Cherokee Indian Nation's First Female Chief
Mankiller ran for deputy chief of the Cherokee Nation in 1983 and won, subsequently serving in that position for two years. Then, in 1985, she was named the tribe's principal chief, making history as the first woman to serve as principal chief of the Cherokee people. She remained on the job for two full terms thereafter, winning elections in 1987 and 1991. A popular leader, Mankiller focused on improving the nation's government, and health-care and education systems. Due to ill health, she decided not to seek re-election in 1995.
Later Career and Death
For more than two decades, Mankiller led her people through difficult times. After leaving office, she continued her activism on behalf of Native Americans and women. She also taught for a short time at Dartmouth College in New Hampshire.
Mankiller shared her experiences as a pioneer in tribal government in her 1993 autobiography, Mankiller: A Chief and Her People. She also wrote and compiled Every Day Is a Good Day: Reflections by Contemporary Indigenous Women (2004), featuring a forward by leading feminist Gloria Steinem. For her leadership and activism, Mankiller received numerous honors, including the Presidential Medal of Freedom in 1998.
Mankiller died on April 6, 2010, at the age of 64, in Adair County, Oklahoma.
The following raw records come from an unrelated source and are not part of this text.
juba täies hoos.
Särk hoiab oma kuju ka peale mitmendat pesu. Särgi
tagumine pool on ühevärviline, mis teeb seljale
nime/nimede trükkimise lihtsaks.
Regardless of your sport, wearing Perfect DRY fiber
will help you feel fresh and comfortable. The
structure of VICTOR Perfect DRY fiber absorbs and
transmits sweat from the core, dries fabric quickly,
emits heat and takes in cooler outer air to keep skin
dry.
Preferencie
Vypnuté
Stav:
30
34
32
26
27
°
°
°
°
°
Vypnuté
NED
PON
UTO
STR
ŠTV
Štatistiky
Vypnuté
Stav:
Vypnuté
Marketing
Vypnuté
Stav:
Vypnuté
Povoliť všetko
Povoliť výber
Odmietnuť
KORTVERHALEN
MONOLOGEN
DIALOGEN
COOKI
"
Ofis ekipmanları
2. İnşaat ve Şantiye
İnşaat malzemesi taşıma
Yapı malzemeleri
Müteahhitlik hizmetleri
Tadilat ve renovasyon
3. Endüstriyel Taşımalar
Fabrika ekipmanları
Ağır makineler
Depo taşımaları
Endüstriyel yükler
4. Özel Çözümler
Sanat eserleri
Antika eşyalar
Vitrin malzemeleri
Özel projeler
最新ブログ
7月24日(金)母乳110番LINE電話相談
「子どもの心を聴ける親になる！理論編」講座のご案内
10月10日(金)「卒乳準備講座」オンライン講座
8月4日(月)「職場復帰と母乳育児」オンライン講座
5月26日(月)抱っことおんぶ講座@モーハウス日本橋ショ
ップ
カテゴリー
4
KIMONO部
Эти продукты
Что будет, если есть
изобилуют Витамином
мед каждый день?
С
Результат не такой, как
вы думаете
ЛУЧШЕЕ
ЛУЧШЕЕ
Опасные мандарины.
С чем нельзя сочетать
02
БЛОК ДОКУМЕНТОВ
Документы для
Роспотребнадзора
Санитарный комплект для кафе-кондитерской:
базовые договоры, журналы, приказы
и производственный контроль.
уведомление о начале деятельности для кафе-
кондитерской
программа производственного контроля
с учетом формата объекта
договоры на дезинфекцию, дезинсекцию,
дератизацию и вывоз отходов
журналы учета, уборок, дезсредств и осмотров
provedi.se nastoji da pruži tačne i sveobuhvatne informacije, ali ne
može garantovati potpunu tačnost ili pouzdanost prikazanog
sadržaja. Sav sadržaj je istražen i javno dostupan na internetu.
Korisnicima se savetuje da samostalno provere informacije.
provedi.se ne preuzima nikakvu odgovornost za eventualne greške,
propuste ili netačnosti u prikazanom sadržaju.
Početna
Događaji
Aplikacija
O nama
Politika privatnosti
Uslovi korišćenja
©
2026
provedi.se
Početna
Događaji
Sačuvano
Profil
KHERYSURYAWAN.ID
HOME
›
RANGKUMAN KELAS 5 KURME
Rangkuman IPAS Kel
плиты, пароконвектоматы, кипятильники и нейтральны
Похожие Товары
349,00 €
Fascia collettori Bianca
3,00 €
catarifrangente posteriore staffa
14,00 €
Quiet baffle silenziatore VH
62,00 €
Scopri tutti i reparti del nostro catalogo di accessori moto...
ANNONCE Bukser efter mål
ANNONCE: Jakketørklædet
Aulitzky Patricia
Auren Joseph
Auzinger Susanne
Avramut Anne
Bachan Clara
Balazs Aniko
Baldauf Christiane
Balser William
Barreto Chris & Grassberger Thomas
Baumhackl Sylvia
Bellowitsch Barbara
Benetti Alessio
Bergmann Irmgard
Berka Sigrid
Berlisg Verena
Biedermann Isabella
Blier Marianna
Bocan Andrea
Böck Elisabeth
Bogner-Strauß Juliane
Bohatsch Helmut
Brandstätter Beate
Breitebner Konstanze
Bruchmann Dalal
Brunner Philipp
She was survived by her second husband, Charlie Soap, whom she married in 1986.
After learning of Mankiller's passing in 2010, President Barack Obama issued a statement about legendary Cherokee chief: "As the Cherokee Nation's first female chief, she transformed the nation-to-nation relationship between the Cherokee Nation and the federal government, and served as an inspiration to women in Indian Country and across America," he stated. "Her legacy will continue to encourage and motivate all who carry on her work."